Giono, écrivain paysan, décrivant un monde agricole vibrant aux rythmes des éléments, des saisons, des pluies, des labours, des semailles, des récoltes… s’engage explicitement pour la paix. On n’ignore pas, il ne peut ignorer ce que les belliqueux font aux pacifistes : que l’on songe aux assassinats d’Henri IV, de Jean Jaurès, de Gandhi, d’Abraham Lincoln… Sans doute que cet engagement pour la paix est du même bois que le fait de voir la beauté de l’homme dans son amour de la terre, aidant les arbres, les bêtes à croitre et se multiplier… du même bois, alors qu’apparemment la politique est d’un tout autre ordre. « Tous les peuples du monde sont prisonniers ». Si la terre ne pouvait être que celle qui colle aux sabots les jours de pluie, la paix serait assuré, celle des proches, de la famille et des voisins. Mais il y a les grands ensembles, les pays, les peuples, les États, avec leurs armées, leurs lois, leurs coutumes… La lutte contre les mères de la guerre est perdue d’avance cependant c’est la seule juste et estimable.

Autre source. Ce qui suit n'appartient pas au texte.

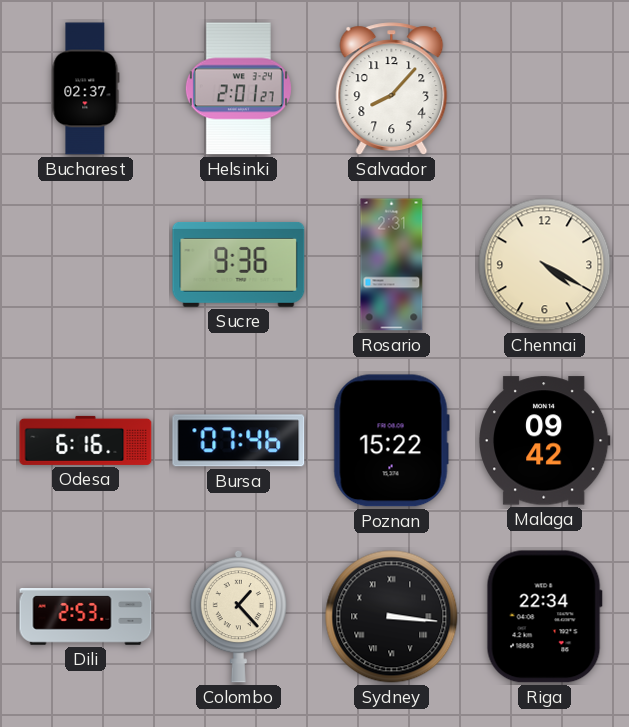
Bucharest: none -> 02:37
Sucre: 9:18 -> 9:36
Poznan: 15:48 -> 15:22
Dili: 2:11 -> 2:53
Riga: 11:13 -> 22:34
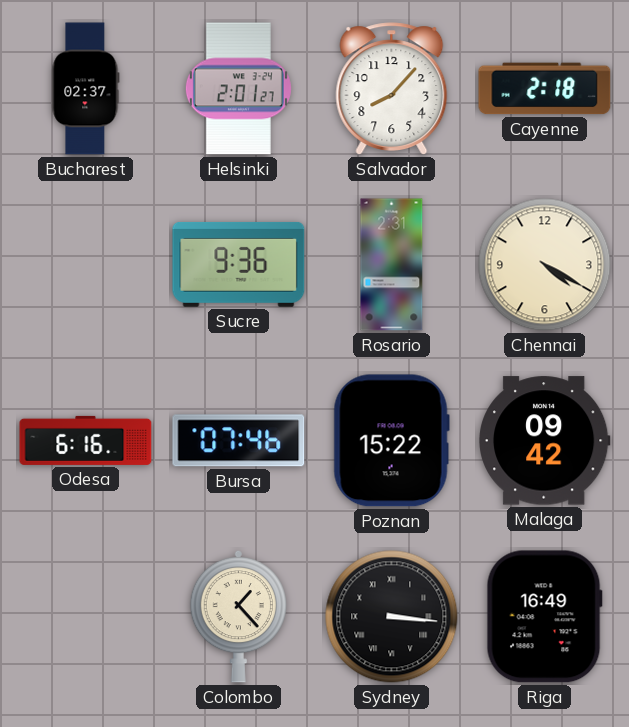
Cayenne: none -> 2:18
Dili: 2:53 -> none
Riga: 22:34 -> 16:49
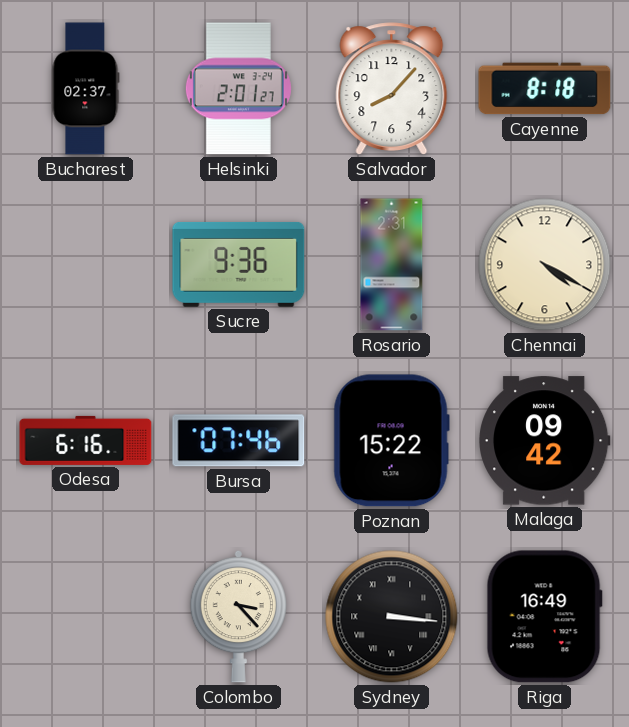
Cayenne: 2:18 -> 8:18
Colombo: 1:23 -> 3:23
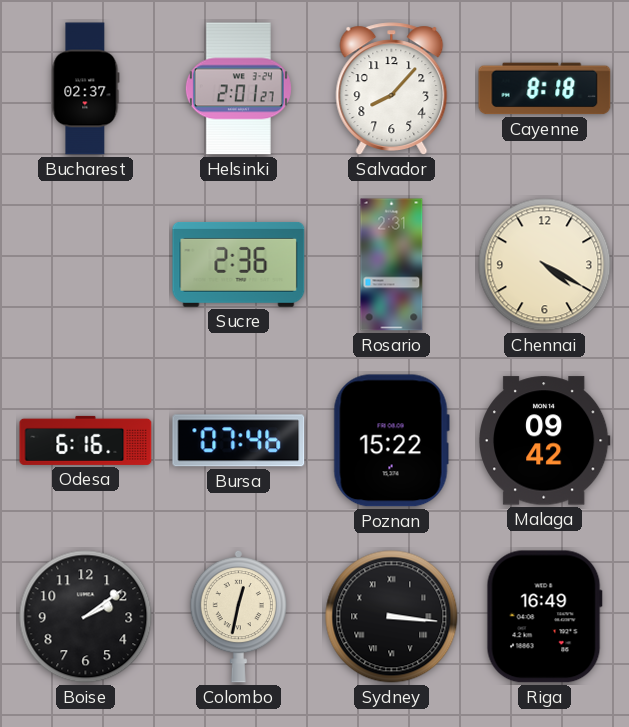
Sucre: 9:36 -> 2:36
Boise: none -> 2:09
Colombo: 3:23 -> 12:32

Le point le plus étonnant de cette « lettre » est l’éloge de la pauvreté. C’est la volonté de posséder plus, de consommer plus, donc de produire plus qui fonde tout ce système guerrier. C’est le goût pour la richesse, la recherche de la richesse qui amène ces conflits sans fin. Il nous faudrait aimer la pauvreté, la pauvreté n’est pas le manque, c’est l’économie, au sens propre « d’être économe », de rester petit, avec ce qui nous convient sans vouloir toujours plus, qui nous guérirait de la guerre.

Ce texte admirable est bien servi par Gregory Bonnefont, dans une mise en scène simple et sobre, efficace.